▶ _Excerpted text_
___

Back in May, Democratic Minority Leader Nancy Pelosi traveled to Milwaukee and proceeded to rip the Medicare reform plan of House Budget Chairman Paul Ryan, a Wisconsin Republican:
Democrats brought the fight over Medicare reform to U.S. Rep. Paul Ryan’s backyard Thursday, holding an event in the home state of the man attempting to turn the federal program into a subsidized private insurance plan. Democratic U.S Rep. Tammy Baldwin, D-Madison, and House Minority Leader Nancy Pelosi, D-Calif., held a press conference at the community senior center in Waunakee, where they vowed to fight for continued funding of the social safety net that helps millions of seniors get medical care. … “This plan would abolish Medicare as we know it,” said Pelosi. “We cannot let that happen.”
So it was with some surprise when I read this in the New York Times:
Though it reached no agreement, the special Congressional committee on deficit reduction built a case for major structural changes in Medicare that would limit the government’s open-ended financial commitment to the program, lawmakers and health policy experts say. Members of both parties told the panel that Medicare should offer a fixed amount of money to each beneficiary to buy coverage from competing private plans, whose costs and benefits would be tightly regulated by the government. The idea faces opposition from many Democrats, who say it would shift costs to beneficiaries and eliminate the guarantee of affordable health insurance for older Americans. But some Democrats say that—if carefully designed, with enough protections for beneficiaries—it might work. The idea is sometimes known as premium support, because Medicare would subsidize premiums charged by private insurers that care for beneficiaries under contract with the government.

___

▶ _Raw data_
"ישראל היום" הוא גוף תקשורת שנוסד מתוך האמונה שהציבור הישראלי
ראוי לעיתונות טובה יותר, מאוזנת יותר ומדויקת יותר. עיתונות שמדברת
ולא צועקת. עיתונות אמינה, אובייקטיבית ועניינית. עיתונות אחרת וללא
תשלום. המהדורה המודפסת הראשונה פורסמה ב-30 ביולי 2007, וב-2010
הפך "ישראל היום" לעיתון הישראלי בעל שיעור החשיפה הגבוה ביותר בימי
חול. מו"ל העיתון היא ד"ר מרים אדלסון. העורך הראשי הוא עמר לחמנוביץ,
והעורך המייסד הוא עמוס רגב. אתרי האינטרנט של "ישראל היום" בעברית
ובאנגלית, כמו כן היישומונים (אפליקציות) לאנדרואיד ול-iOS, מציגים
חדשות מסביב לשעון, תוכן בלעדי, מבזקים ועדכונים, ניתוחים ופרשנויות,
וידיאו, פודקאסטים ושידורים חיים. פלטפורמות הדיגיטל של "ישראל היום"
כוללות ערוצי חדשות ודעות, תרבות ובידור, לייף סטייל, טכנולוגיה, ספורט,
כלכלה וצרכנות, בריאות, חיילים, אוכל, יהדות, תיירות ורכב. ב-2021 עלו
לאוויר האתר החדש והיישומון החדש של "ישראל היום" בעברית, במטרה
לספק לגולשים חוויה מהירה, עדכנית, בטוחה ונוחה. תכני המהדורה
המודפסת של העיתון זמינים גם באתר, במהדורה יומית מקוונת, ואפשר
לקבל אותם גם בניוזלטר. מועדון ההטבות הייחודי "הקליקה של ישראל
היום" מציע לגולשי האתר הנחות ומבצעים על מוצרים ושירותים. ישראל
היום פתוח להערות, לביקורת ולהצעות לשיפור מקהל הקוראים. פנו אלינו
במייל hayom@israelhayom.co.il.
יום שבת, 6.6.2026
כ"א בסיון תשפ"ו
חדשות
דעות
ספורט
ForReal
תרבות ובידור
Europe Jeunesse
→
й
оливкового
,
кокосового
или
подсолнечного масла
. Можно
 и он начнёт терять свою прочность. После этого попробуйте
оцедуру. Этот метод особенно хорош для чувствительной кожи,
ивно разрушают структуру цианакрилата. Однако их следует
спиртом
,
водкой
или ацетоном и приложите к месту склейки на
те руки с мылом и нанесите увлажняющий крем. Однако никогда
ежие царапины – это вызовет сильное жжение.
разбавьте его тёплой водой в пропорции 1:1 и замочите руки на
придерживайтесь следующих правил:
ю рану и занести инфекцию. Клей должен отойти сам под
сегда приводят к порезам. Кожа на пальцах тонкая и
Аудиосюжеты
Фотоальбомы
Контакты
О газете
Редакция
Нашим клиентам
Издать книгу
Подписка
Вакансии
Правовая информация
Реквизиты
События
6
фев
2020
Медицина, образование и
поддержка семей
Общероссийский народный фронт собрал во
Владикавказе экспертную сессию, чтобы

___

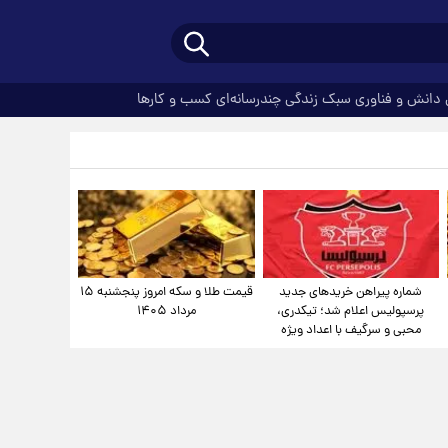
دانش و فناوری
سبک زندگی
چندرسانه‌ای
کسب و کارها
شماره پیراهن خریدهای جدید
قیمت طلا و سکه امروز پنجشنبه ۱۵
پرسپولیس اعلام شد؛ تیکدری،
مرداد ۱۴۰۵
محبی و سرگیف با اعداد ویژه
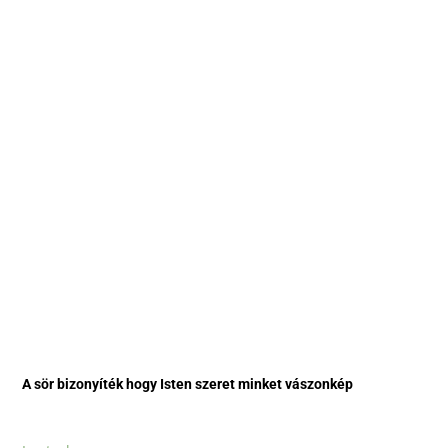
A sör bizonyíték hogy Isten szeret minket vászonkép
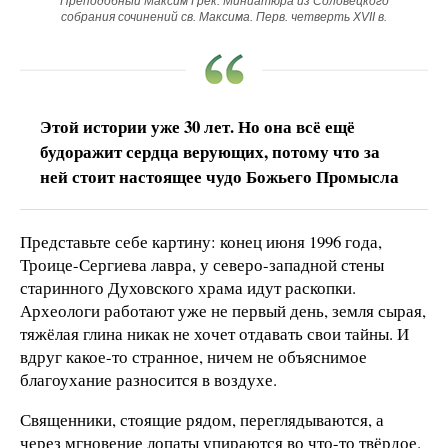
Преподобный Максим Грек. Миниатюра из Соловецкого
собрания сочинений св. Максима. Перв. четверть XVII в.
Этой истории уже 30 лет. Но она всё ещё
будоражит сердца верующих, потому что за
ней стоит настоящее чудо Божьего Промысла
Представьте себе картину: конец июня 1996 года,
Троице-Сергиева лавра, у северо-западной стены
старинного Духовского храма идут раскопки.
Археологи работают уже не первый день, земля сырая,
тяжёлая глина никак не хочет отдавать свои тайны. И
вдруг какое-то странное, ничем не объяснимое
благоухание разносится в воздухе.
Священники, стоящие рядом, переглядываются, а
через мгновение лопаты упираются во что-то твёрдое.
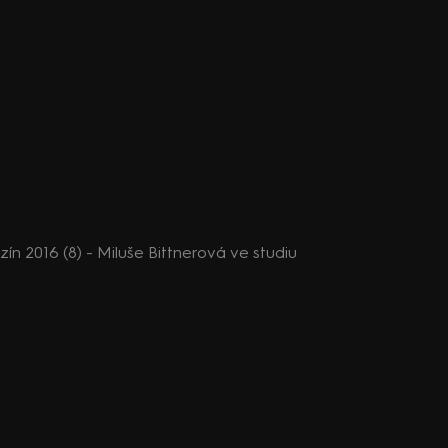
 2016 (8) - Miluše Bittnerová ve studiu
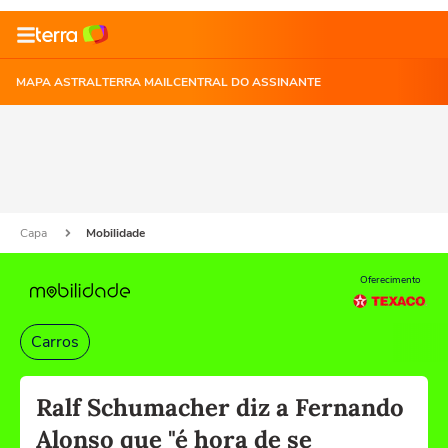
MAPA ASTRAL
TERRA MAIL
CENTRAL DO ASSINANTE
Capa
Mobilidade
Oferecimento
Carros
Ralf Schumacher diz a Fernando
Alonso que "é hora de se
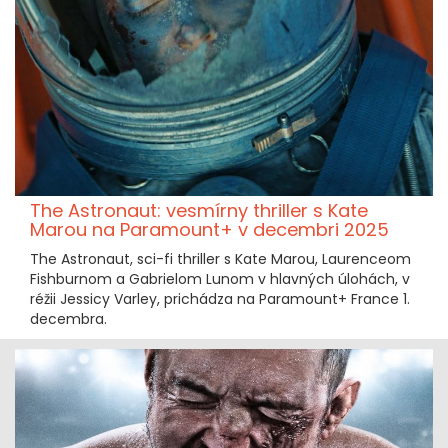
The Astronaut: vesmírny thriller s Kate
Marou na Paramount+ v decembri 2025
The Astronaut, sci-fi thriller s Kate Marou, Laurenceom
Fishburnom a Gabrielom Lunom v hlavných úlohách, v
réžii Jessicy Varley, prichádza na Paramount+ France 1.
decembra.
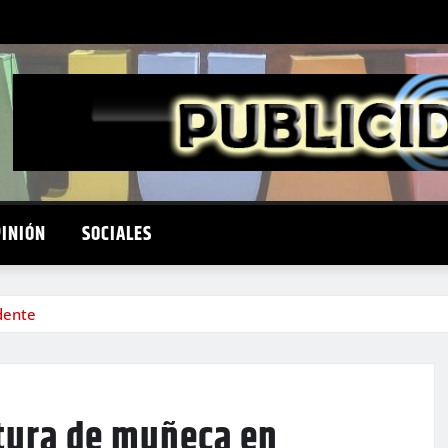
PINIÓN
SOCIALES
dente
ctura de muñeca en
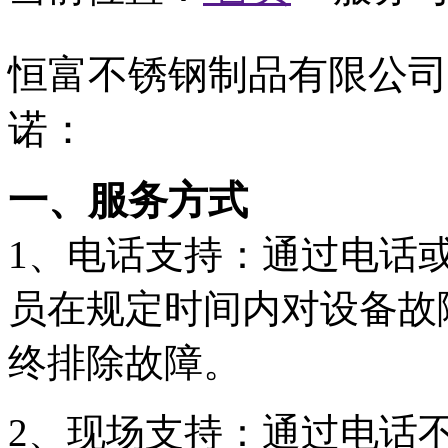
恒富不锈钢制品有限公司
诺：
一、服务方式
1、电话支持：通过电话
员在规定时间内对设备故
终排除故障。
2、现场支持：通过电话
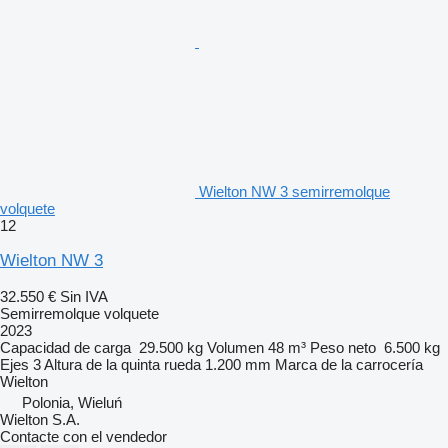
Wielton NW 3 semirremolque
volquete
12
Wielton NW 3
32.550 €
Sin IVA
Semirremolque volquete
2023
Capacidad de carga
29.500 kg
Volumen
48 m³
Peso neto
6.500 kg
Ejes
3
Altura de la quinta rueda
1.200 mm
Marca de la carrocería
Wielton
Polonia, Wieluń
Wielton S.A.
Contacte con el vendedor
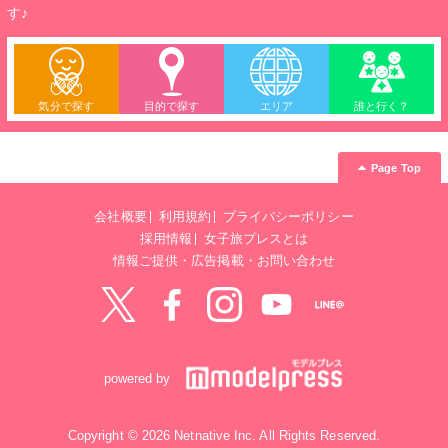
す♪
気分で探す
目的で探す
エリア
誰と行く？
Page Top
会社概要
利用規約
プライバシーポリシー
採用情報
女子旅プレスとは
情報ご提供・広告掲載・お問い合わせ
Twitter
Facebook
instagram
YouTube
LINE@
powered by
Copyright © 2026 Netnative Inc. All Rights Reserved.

___

▶ _Required action 1_
List every person named in the text on Medicare reform.
▶ _Required action 2_
Continue the text on Medicare reform from its last sentence.

▶ _Written answer 1_
Nancy Pelosi, Paul Ryan, Tammy Baldwin

▶ _Written answer 2_
Now you tell us, NYTimes. Shorter version: Ryan’s idea of turning Medicare into a premium support system is actually a pretty mainstream idea. Former Clinton budget chief Alice Rivlin included it in her fiscal reform plan for the Bipartisan Policy Center. (Even some White House economists thought there was merit in Ryan’s plan, my sources say, though they believed it slowed the growth in Medicare spending by an unrealistic amount. But if ObamaCare is unable to reduce costs and preserve quality, a premium support system is a possible Plan B.) And as Avik Roy of Forbes notes (in a great piece), “Again, it’s not clear if Democratic supporters of reform are these think-tank types, or whether they include actual members of Congress.” Still, given the need to transform the U.S. social safety net into a rational, market-based system, any support from the left is a hopeful sign.